Open Source Code	Yes	The dataset and training scripts are available at https://github.com/dpl10/NAFlora-1M. ... An example training and inference script can be found on Git Hub1. 1 https://github.com/dpl10/NAFlora-1M/blob/main/src/naflora1m_train_and_infer.py. ... The details can be found in the Supplementary A.2 and in the Git Hub repository https://github.com/dpl10/NAFlora-1M/blob/main/src/ naflora1m_train_and_infer.py.
Open Datasets	Yes	In this paper, we present a novel large scale, fine grained dataset, NAFlora-1M, which consists of 1,050,182 hebarium images covering 15,501 North American vascular plant species (90% of the known species). ... The dataset and training scripts are available at https://github.com/dpl10/NAFlora-1M.
Dataset Splits	Yes	The dataset is partitioned with 80/20% split, resulting in 839,772 training images and 210,407 testing images, under the rule to include at least two images for each class in the test partition.
Hardware Specification	Yes	It took about 20 hours to train the network on Google TPU v3-8. ... Hardware Used 4 A-100 8 A-100 8 A-100 8 RTX-3090 V-100
Software Dependencies	No	The paper mentions various neural network architectures (Res Net-50, Mobile Net V3, Efficient Net V2, Vi T), optimizers (SGDW, AdamW), and loss functions (Cross Entropy, Arcface, Seesaw, Adaptive Mining Sample, Class balance loss) by name, but does not specify their version numbers or any other software dependencies like Python or PyTorch versions.
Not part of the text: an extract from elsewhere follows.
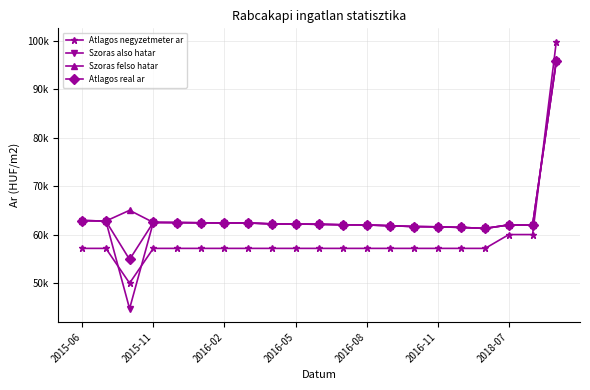

What are all the series names shown in the legend?

Atlagos negyzetmeter ar, Szoras also hatar, Szoras felso hatar, Atlagos real ar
Experiment Setup	Yes	All networks were pre trained on Image Net-1k and fine tuned with 2562 pixel training images for 30 epochs. In terms of data augmentations we simply used two: random horizontal flip and random rotation of 15 degrees. We utilize a cyclical learning rate scheduler (Smith, 2017), which has fast convergence with CNNs (Table 1); 20 epochs with a cyclical learning rate scheduler has shown to produce faster convergence than 100 epochs of a constant learning rate (Smith and Topin, 2019). ... CNNs were optimized using Stochastic Gradient Descent with Weight decay (SGDW) and the Cross Entropy (CE) loss with label smoothing (= 0.1). Vi T-B/16 and B/32 were fine tuned with Adam W optimizer, following Touvron et al. (2021) for learning rate and weight decay settings. We applied the same loss function with the same label smoothing threshold to Vi T. ... The final neural network is finetuned with 4002 pixel images for 60 epochs on NAFlora-1M (macro-F1 score = 80.47%), with cyclical learning rate scheduler (Smith and Topin, 2019), and the maximal learning rate scaling linearly with the batch size as suggested by Goyal et al. (2018).